How this is possible no other power or wisdom can express, save by explaining how the Son of God obtained this sublime state for us and won for us the power to be the children of God, as he asked of the Father: Father, I desire that where I am those you have given me may also be with me, that they may see the glory you have given me, that is, that they may share with certainty the very task I perform.
And then he said: “Not for them alone do I ask but also for those who will come to believe in me through their teaching, that all may be one as you, Father, are one in me and I in you, that they may be one in us; that the world may believe that you have sent me. And the glory you have given me I have given them that they may be one as we are. I in them, you in me, that they may be made perfect, and the world will know that you sent me and as you have loved me, so I have loved them.”

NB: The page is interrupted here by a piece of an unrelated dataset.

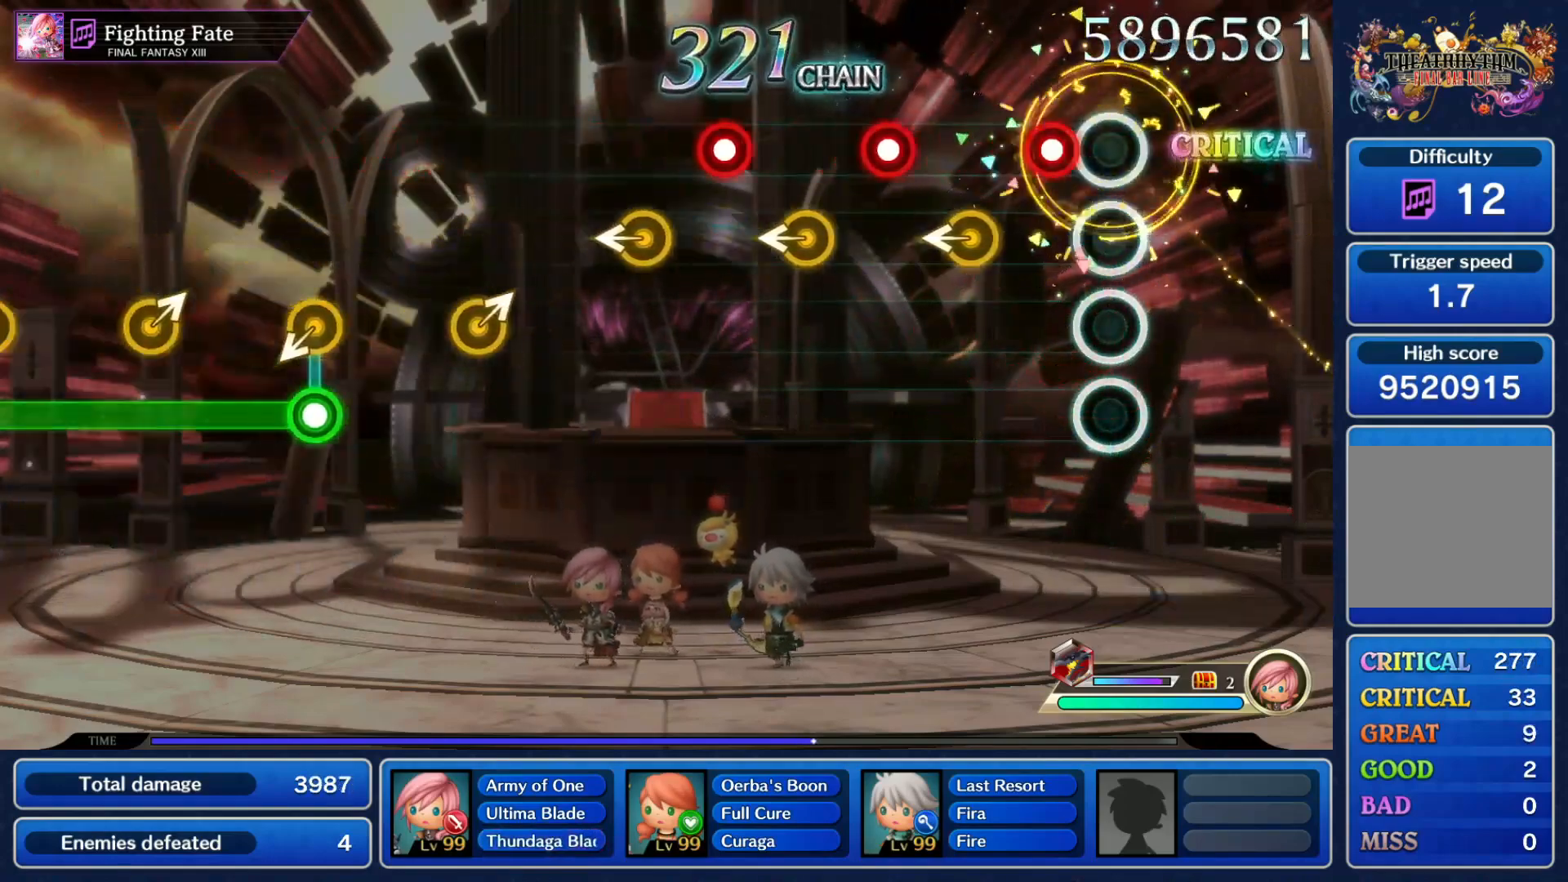
{"buttons": [], "left_stick": "center", "right_stick": "center", "events": [[133, "R1", "down"], [200, "left_stick", "left"], [233, "R1", "up"], [300, "left_stick", "center"], [367, "R1", "down"], [400, "left_stick", "left"], [467, "R1", "up"], [500, "left_stick", "center"]]}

The Father thus gives them the same love he shares with the Son, though not by nature as with the Son, but through unity and transformation of love. One should not think that the Son is asking the Father to make the saints one with him in essence and nature as the Son is with the Father, but rather that they be united with him in love, just as the Father and Son are one in the essential unity of love. Accordingly, souls possess the same goods by participation that the Son possesses by nature. As a result, they are truly divine by participation, equals and companions of God.
 
Thus Peter said: May grace and peace be perfected in you in the knowledge of God and Christ Jesus our Lord. For all things of his divine power, which are given to us for our life and goodness, are given through the knowledge of him who called us to his own glory and power, by which he has given us great and precious promises, that by these we may be made partakers of the divine nature. So the soul, in this union which God has ordained, joins in the work of the Trinity, not yet fully as in the life to come, but nonetheless even now in a real and perceptible way.

O my soul, created to enjoy such exquisite gifts, what are you doing, where is your life going? How wretched is the blindness of Adam’s children, if indeed we are blind to such a brilliant light and deaf to so insistent a voice.

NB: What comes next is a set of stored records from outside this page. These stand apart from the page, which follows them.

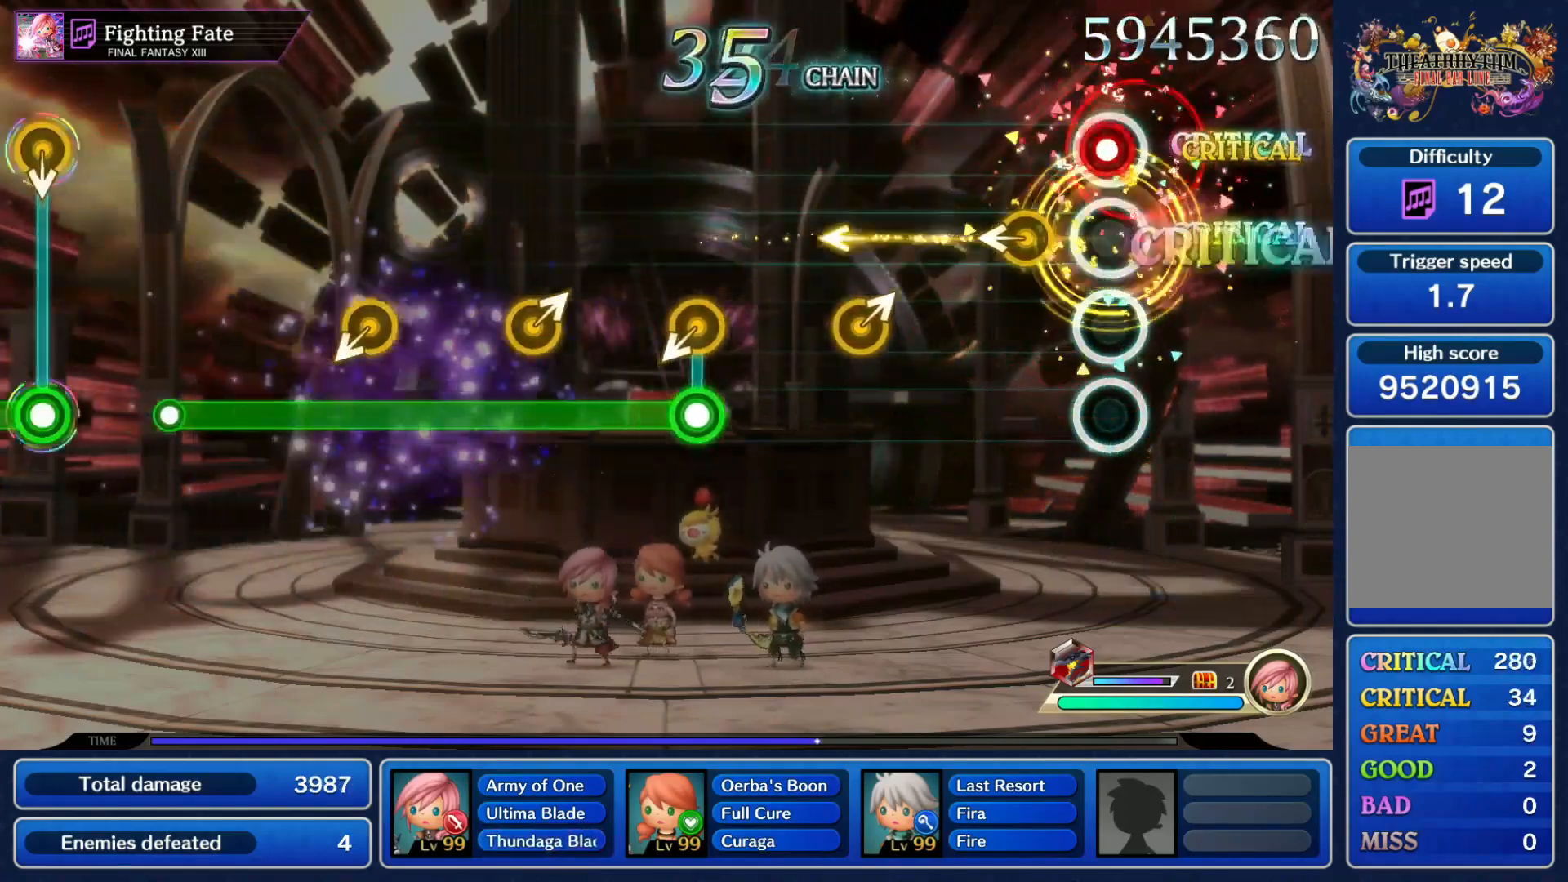
{"buttons": [], "left_stick": "center", "right_stick": "center", "events": [[67, "R1", "down"], [100, "left_stick", "left"], [133, "R1", "up"], [200, "left_stick", "center"], [333, "left_stick", "up-right"], [467, "left_stick", "center"]]}
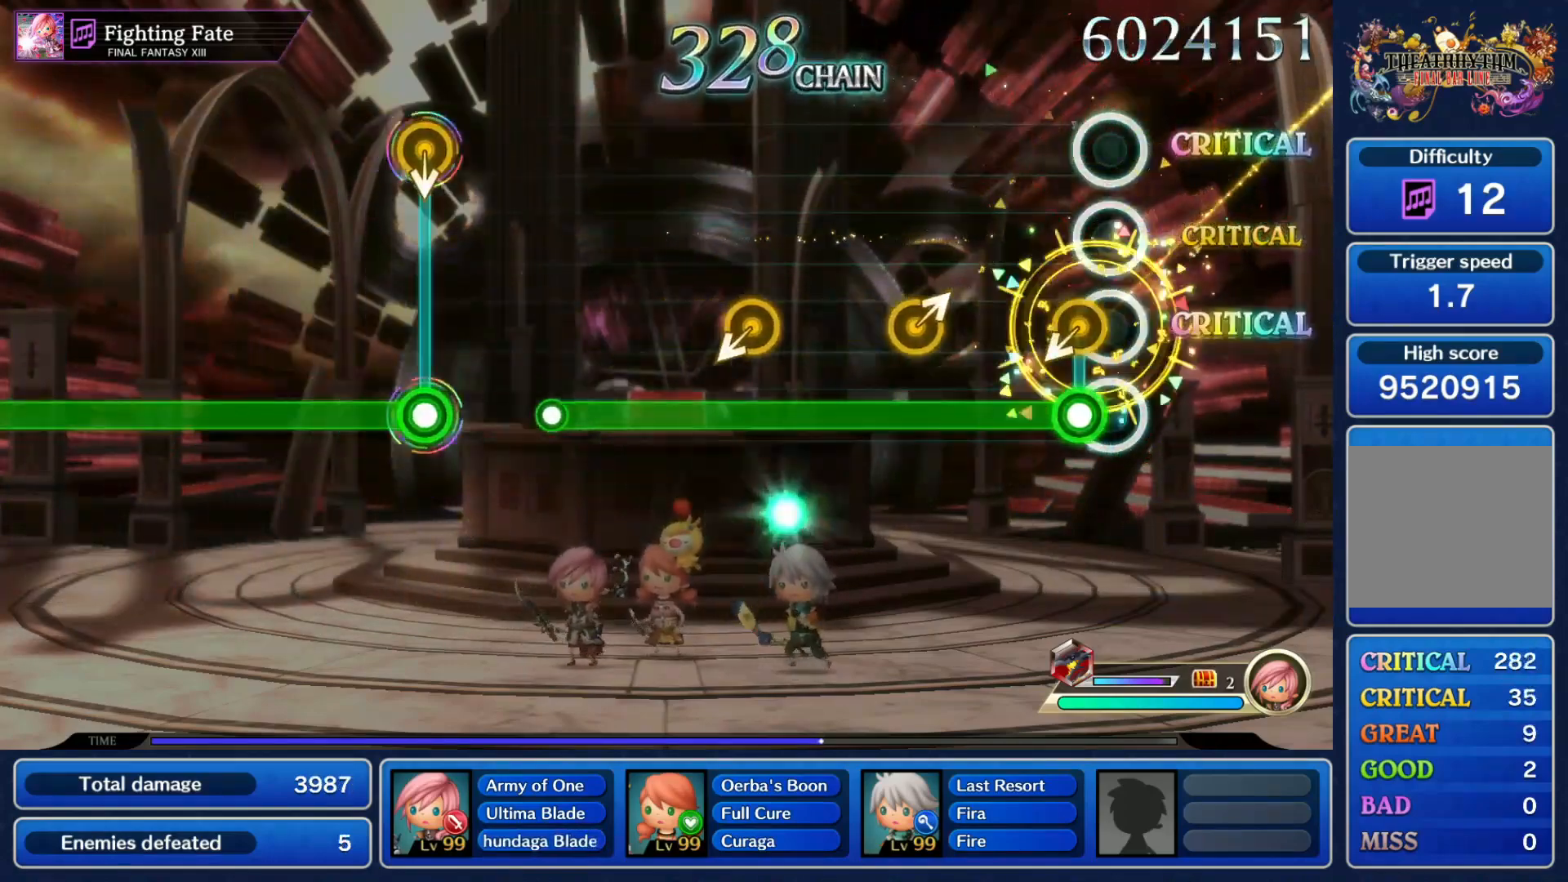
{"buttons": ["R1"], "left_stick": "center", "right_stick": "center", "events": [[100, "R1", "down"], [100, "left_stick", "down"], [200, "left_stick", "center"], [300, "left_stick", "up-right"], [433, "left_stick", "center"]]}
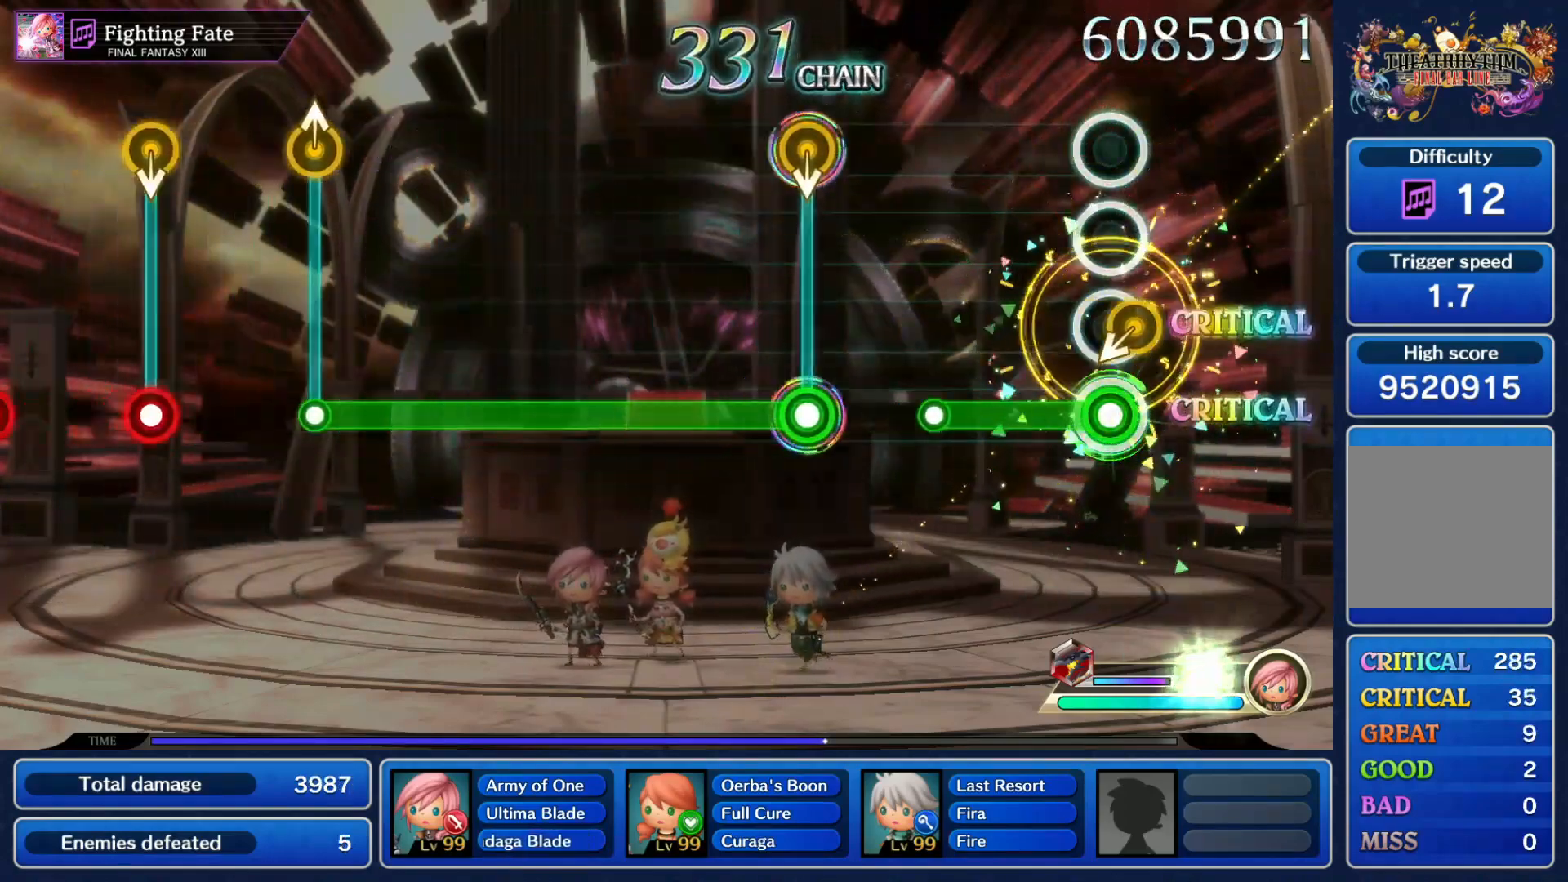
{"buttons": ["R1"], "left_stick": "down", "right_stick": "center", "events": [[267, "R1", "up"], [433, "R1", "down"], [433, "left_stick", "down"]]}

Source: The Liturgy of the Hours – Office of Readings – Friday Eighteenth Week in Ordinary Time

 The Dark Night of the Soul 

The Dark Night of the Soul by St John Of the Cross

On a dark night,
Kindled in love with yearnings–oh, happy chance!–
I went forth without being observed,
My house being now at rest.

In darkness and secure,
By the secret ladder, disguised–oh, happy chance!–
In darkness and in concealment,
My house being now at rest.

In the happy night,
In secret, when none saw me,
Nor I beheld aught,
Without light or guide, save that which burned in my heart.

This light guided me
More surely than the light of noonday
To the place where he (well I knew who!) was awaiting me–
A place where none appeared.

Oh, night that guided me,
Oh, night more lovely than the dawn,
Oh, night that joined Beloved with lover,
Lover transformed in the Beloved!

Upon my flowery breast,
Kept wholly for himself alone,
There he stayed sleeping, and I caressed him,
And the fanning of the cedars made a breeze.

The breeze blew from the turret
As I parted his locks;
With his gentle hand he wounded my neck
And caused all my senses to be suspended.

I remained, lost in oblivion;
My face I reclined on the Beloved.
All ceased and I abandoned myself,
Leaving my cares forgotten among the lilies.